**Problem details:**
Once the data has been read, print it back in full, exactly.

**Supplied data:**
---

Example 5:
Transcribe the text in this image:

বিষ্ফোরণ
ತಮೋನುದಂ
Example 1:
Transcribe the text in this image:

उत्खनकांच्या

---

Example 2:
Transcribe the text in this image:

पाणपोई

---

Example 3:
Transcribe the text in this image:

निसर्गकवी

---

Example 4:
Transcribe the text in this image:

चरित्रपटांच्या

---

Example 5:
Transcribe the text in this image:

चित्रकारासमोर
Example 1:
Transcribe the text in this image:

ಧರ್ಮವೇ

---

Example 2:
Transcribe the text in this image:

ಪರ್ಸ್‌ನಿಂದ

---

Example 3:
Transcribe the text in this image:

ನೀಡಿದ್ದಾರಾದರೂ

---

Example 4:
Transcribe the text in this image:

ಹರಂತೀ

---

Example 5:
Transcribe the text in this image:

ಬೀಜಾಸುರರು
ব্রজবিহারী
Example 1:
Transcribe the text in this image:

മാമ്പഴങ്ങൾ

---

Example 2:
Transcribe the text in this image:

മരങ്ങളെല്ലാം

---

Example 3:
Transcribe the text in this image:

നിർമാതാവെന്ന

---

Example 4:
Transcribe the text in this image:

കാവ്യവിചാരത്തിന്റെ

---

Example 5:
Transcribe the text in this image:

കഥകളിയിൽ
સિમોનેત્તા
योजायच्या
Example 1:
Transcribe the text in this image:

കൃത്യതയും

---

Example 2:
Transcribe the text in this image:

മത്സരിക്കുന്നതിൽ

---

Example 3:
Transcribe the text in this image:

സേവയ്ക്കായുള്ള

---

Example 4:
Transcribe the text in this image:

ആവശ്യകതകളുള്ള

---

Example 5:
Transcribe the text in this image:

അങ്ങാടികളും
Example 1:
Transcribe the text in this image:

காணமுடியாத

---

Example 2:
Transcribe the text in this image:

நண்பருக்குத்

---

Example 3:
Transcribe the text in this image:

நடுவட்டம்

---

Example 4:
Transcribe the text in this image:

**Solution for this task:**
---

Example 5:
Transcribe the text in this image:

বিষ্ফোরণ
ತಮೋನುದಂ
Example 1:
Transcribe the text in this image:

उत्खनकांच्या

---

Example 2:
Transcribe the text in this image:

पाणपोई

---

Example 3:
Transcribe the text in this image:

निसर्गकवी

---

Example 4:
Transcribe the text in this image:

चरित्रपटांच्या

---

Example 5:
Transcribe the text in this image:

चित्रकारासमोर
Example 1:
Transcribe the text in this image:

ಧರ್ಮವೇ

---

Example 2:
Transcribe the text in this image:

ಪರ್ಸ್‌ನಿಂದ

---

Example 3:
Transcribe the text in this image:

ನೀಡಿದ್ದಾರಾದರೂ

---

Example 4:
Transcribe the text in this image:

ಹರಂತೀ

---

Example 5:
Transcribe the text in this image:

ಬೀಜಾಸುರರು
ব্রজবিহারী
Example 1:
Transcribe the text in this image:

മാമ്പഴങ്ങൾ

---

Example 2:
Transcribe the text in this image:

മരങ്ങളെല്ലാം

---

Example 3:
Transcribe the text in this image:

നിർമാതാവെന്ന

---

Example 4:
Transcribe the text in this image:

കാവ്യവിചാരത്തിന്റെ

---

Example 5:
Transcribe the text in this image:

കഥകളിയിൽ
સિમોનેત્તા
योजायच्या
Example 1:
Transcribe the text in this image:

കൃത്യതയും

---

Example 2:
Transcribe the text in this image:

മത്സരിക്കുന്നതിൽ

---

Example 3:
Transcribe the text in this image:

സേവയ്ക്കായുള്ള

---

Example 4:
Transcribe the text in this image:

ആവശ്യകതകളുള്ള

---

Example 5:
Transcribe the text in this image:

അങ്ങാടികളും
Example 1:
Transcribe the text in this image:

காணமுடியாத

---

Example 2:
Transcribe the text in this image:

நண்பருக்குத்

---

Example 3:
Transcribe the text in this image:

நடுவட்டம்

---

Example 4:
Transcribe the text in this image:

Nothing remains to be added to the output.